# Total Lunar Eclipse - Extreme Brightness Afterward - January 20-21



## Curt Renz (May 22, 2017)

A Total Lunar Eclipse can be seen by those with clear skies in the Americas during the evening of Sunday 2019 JAN 20. Many in Europe should be able to witness totality during the predawn hours of Monday 2019 JAN 21.

I've calculated that after the Moon leaves the penumbra it will be the brightest Moon since 2001 JAN 09-10 and until 2096 NOV 29-30. This is due to the confluence of the Moon being near Perigee, Perihelion and Ecliptic. Some in the media have been hyping this as a so-called SuperMoon for being near Perigee. But they have been overlooking the Perihelion and Ecliptic factors that will make this Full Moon especially bright when just outside of the Earth's shadow.

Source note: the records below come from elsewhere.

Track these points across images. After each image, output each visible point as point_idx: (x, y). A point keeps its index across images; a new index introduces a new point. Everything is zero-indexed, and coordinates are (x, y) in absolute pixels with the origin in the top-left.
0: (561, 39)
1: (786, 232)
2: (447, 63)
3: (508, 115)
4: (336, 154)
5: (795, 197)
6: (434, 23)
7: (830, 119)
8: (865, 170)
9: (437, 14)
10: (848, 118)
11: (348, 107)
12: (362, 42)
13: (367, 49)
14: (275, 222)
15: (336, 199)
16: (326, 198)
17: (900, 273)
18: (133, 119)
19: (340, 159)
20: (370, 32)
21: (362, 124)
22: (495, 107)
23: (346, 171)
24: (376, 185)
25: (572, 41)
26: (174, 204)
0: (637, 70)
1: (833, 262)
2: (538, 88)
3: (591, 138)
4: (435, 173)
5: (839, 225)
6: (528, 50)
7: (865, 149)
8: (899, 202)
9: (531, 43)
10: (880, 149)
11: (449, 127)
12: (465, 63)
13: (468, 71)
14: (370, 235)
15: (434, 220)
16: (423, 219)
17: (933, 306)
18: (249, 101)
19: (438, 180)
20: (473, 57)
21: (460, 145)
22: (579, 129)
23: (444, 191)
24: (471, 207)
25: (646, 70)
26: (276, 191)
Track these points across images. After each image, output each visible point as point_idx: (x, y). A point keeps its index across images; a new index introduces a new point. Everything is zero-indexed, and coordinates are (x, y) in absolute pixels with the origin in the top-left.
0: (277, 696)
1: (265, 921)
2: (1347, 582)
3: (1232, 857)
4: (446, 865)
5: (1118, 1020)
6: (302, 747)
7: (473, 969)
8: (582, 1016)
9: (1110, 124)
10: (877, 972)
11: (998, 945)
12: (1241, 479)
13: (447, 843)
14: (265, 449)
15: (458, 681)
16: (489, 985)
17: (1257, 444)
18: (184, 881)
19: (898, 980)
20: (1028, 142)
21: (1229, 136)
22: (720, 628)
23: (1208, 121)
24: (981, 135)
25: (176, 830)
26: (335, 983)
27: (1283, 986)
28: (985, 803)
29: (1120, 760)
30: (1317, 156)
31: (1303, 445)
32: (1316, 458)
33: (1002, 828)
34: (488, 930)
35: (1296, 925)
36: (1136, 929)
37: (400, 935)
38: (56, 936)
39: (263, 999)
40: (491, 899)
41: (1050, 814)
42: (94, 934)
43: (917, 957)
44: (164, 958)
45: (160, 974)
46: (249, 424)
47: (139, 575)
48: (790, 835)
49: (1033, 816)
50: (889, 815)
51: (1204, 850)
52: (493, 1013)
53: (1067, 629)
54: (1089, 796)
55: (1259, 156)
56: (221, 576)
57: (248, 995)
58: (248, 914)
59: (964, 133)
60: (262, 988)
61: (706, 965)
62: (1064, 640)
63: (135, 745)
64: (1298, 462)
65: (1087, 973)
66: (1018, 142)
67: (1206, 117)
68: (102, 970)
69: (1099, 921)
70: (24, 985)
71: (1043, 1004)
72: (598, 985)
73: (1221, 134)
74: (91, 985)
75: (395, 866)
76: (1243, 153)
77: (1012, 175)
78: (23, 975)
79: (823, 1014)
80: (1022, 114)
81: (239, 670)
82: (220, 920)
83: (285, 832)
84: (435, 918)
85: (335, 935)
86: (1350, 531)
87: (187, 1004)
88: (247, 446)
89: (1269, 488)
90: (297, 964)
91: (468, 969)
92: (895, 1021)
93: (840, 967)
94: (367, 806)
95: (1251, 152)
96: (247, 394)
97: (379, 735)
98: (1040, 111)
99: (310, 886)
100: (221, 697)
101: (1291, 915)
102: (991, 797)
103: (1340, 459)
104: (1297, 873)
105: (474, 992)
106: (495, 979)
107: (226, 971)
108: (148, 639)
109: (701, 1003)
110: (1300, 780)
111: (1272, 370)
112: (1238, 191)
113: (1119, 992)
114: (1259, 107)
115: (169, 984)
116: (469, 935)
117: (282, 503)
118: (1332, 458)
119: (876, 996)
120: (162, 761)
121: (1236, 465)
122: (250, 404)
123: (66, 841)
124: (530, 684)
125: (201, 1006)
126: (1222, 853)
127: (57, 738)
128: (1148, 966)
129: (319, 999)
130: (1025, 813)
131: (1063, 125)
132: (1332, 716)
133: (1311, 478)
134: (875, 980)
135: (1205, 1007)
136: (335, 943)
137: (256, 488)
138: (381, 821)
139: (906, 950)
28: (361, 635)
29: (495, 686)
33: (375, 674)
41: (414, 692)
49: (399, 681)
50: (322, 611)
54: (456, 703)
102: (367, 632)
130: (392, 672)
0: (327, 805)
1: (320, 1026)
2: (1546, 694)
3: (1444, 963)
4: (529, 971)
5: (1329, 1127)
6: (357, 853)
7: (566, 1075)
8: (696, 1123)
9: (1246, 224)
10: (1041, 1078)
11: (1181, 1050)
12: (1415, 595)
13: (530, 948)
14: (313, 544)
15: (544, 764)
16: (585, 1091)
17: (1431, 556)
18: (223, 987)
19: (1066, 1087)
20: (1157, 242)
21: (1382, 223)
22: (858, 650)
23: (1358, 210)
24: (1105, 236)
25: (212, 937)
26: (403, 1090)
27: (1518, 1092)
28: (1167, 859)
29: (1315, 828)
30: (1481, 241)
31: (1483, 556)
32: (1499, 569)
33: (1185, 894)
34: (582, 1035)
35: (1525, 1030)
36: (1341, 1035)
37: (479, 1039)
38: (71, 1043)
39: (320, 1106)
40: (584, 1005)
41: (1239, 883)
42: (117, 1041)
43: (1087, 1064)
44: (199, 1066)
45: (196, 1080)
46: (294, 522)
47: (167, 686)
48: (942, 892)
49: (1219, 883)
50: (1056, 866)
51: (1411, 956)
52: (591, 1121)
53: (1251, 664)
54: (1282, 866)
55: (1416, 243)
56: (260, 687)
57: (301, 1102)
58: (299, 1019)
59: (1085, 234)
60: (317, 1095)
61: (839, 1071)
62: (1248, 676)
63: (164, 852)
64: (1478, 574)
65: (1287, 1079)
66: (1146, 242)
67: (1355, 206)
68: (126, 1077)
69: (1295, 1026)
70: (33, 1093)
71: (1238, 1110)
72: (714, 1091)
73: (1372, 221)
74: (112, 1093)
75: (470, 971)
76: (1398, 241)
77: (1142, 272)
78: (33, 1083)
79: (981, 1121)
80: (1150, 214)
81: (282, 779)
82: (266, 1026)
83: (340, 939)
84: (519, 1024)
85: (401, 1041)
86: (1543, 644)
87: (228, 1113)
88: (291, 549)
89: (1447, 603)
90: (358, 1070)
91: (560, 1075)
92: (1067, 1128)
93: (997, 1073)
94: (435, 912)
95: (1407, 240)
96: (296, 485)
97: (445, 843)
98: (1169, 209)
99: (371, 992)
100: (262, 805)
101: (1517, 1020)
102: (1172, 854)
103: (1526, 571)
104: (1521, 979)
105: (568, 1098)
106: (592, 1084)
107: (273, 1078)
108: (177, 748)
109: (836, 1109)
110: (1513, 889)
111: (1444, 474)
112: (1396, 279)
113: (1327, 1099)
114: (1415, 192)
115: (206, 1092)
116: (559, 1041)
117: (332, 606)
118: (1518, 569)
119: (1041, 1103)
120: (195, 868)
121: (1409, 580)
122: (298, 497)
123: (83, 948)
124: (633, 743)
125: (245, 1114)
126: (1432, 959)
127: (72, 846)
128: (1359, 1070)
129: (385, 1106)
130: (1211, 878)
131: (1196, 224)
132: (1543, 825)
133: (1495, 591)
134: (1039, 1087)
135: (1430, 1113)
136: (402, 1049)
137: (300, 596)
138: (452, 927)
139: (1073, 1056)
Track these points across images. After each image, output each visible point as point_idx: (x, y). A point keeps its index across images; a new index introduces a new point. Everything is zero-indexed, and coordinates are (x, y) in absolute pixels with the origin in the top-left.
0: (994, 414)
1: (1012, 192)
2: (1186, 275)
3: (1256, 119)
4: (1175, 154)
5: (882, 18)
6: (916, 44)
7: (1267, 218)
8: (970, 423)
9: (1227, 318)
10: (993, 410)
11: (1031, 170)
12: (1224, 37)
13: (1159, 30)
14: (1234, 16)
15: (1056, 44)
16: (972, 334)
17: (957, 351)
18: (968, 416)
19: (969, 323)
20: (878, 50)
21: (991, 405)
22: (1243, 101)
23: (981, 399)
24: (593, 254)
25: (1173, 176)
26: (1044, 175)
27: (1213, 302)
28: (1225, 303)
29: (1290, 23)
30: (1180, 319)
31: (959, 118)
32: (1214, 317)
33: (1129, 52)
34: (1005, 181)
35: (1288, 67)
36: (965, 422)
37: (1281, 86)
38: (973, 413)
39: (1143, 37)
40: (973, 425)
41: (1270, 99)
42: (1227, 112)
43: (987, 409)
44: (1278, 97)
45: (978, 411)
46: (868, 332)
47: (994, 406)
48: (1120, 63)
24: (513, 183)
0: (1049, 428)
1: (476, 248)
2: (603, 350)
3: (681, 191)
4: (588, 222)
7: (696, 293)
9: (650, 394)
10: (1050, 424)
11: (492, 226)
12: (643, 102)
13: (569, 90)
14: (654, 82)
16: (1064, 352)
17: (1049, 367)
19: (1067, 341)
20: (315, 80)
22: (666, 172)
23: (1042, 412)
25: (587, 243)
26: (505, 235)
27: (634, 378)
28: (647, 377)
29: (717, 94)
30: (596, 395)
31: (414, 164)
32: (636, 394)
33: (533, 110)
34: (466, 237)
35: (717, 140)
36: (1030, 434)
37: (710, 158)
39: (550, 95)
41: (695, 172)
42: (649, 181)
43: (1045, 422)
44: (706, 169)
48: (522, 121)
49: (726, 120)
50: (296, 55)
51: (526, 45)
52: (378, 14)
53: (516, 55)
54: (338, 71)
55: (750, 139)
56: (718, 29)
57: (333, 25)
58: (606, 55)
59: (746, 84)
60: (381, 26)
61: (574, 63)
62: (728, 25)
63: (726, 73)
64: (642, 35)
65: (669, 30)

Below is a link to my Moon webpage. It includes a preview graphic for the eclipse as seen against an imaginary blue wall to make the shadow fully apparent. The predicted event timings are in CST (UT-6), but will occur at essentially the same real time for all observers experiencing nighttime. The depicted orientation and Moon altitudes are for an observer in Chicago.

Photos and descriptions of the eclipse would be welcome additions to this thread.

Link: https://www.CurtRenz.com/moon.html


----------



## GDN (Oct 30, 2017)

Browsing threads - great reminder for tonight.


----------